Tropical times in Solothurn

Anyone who happens to be in the Baroque town of Solothurn on 13 January is in for a treat. Ever since it was claimed by a joker that Solothurn is on the exact opposite side of the globe from Hawaii, the town has been transformed into Honolulu for carnival. The mayor is even relieved of his duties during this time. The main week of carnival celebrations (which go on for five weeks) starts early in the morning on the Thursday before Ash Wednesday with a noisy torchlight procession called Chesslete. The burning of the Böögg (straw man) on the evening of Ash Wednesday marks the end of carnival and all the fun with Honolulu, the Monsterguggete concert and more.

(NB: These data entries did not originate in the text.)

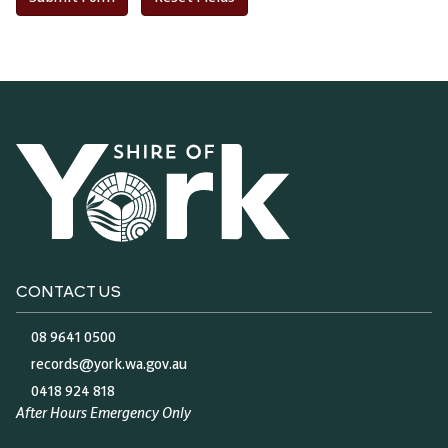
Audi
CONTACT US
Play
08 9641 0500
records@york.wa.gov.au
0418 924 818
After Hours Emergency Only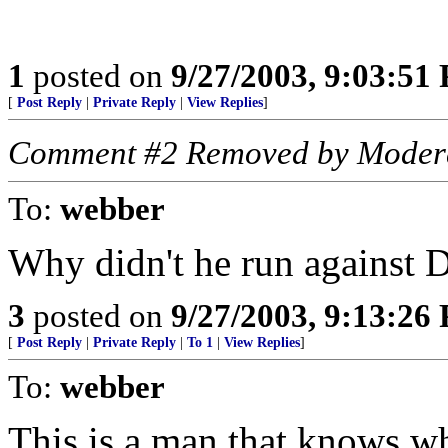
1
posted on
9/27/2003, 9:03:51
[
Post Reply
|
Private Reply
|
View Replies
]
Comment #2 Removed by Moder
To:
webber
Why didn't he run against 
3
posted on
9/27/2003, 9:13:26
[
Post Reply
|
Private Reply
|
To 1
|
View Replies
]
To:
webber
This is a man that knows wh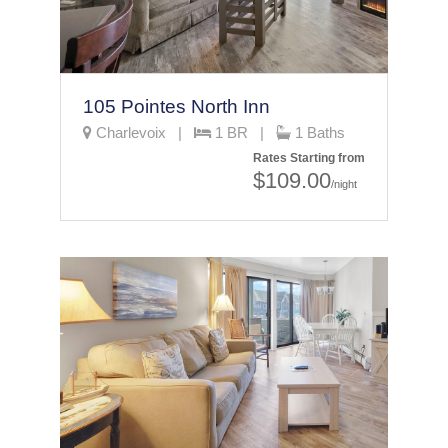
105 Pointes North Inn
Charlevoix |
1 BR |
1 Baths
Rates Starting from
$109.00
/night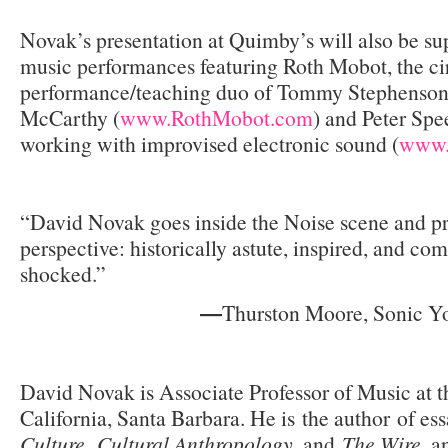
Novak’s presentation at Quimby’s will also be su
music performances featuring Roth Mobot, the cir
performance/teaching duo of Tommy Stephenson
McCarthy (
www.RothMobot.com
) and Peter Spee
working with improvised electronic sound (
www.
“David Novak goes inside the Noise scene and pr
perspective: historically astute, inspired, and com
shocked.”
Thurston Moore, Sonic Y
—
David Novak is Associate Professor of Music at t
California, Santa Barbara. He is the author of es
Culture
,
Cultural Anthropology
, and
The Wire
, a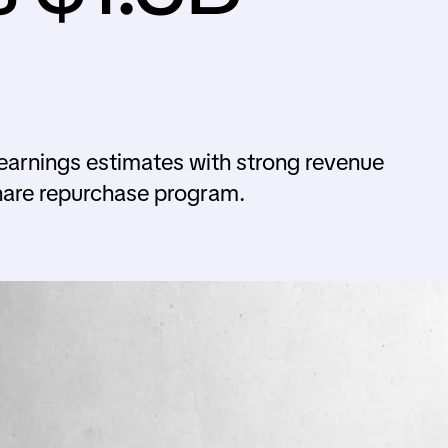
arnings estimates with strong revenue
hare repurchase program.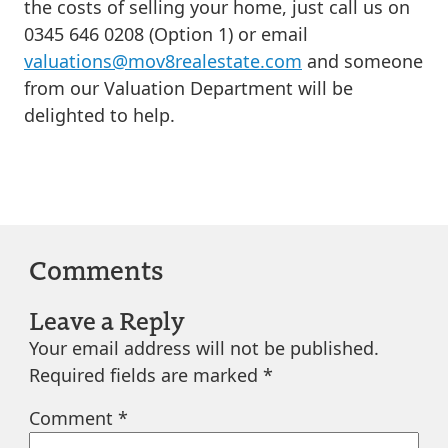
the costs of selling your home, just call us on
0345 646 0208 (Option 1) or email
valuations@mov8realestate.com
and someone
from our Valuation Department will be
delighted to help.
Comments
Leave a Reply
Your email address will not be published.
Required fields are marked
*
Comment
*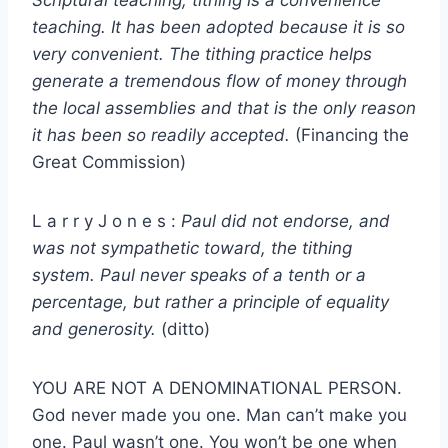
teaching. It has been adopted because it is so
very convenient. The tithing practice helps
generate a tremendous flow of money through
the local assemblies and that is the only reason
it has been so readily accepted.
(Financing the
Great Commission)
L a r r y J o n e s :
Paul did not endorse, and
was not sympathetic toward, the tithing
system. Paul never speaks of a tenth or a
percentage, but rather a principle of equality
and generosity.
(ditto)
YOU ARE NOT A DENOMINATIONAL PERSON.
God never made you one. Man can’t make you
one. Paul wasn’t one. You won’t be one when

More carnival lingo from north to south

In Bellinzona, carnival is called Rabadan (not to be confused with Ramadan), which means ‘noise’ in the Piedmontese dialect. Once the Rabadan King has been given the key to the city, the party starts in the capital of Ticino (the city of castles). One highlight is the traditional Grande Corteo Mascherato, a parade with floats, masks and plenty of music.

You need to be feeling brave to go to Lötschental between Candlemas Day and Gigiszischtag – the Tuesday before Ash Wednesday. That’s because you’re bound to come across wild Tschäggättä carnival figures roaming about. Dressed in animal skin with a Trichla (cow bell) and scary Larve (mask), these creatures roam noisily through the alleyways.

Meanwhile, you can’t go to St. Gallen at carnival time without hearing about the Föbü-Verschuss. As part of this ritual, an election committee selects a Föbü or Föbine and confetti is shot out of a canon when the announcement is made. The St. Gallen carnival hall of fame features well-known names like Beat Breu, an ex-professional road bicycle racer, and Franz Jäger, a former member of the Swiss National Council.

The Botzerössli are assembled in Appenzell on the evening of the Wednesday before Ash Wednesday. These wooden hobby horses have a hole in their back so that their riders can climb inside. The locals, Innerrhödler, make lots of noise with their traditional Ommetrommere drumming. That would mean nothing in Bern, though, where drumming is known as Ychüblete. The tradition of drumming started in Olten in 1563. The Obernaar (head fool) starts the joyous beat at the Naareschtopf, signalling to all carnival Grinches that they might be best off staying at home for the next few days.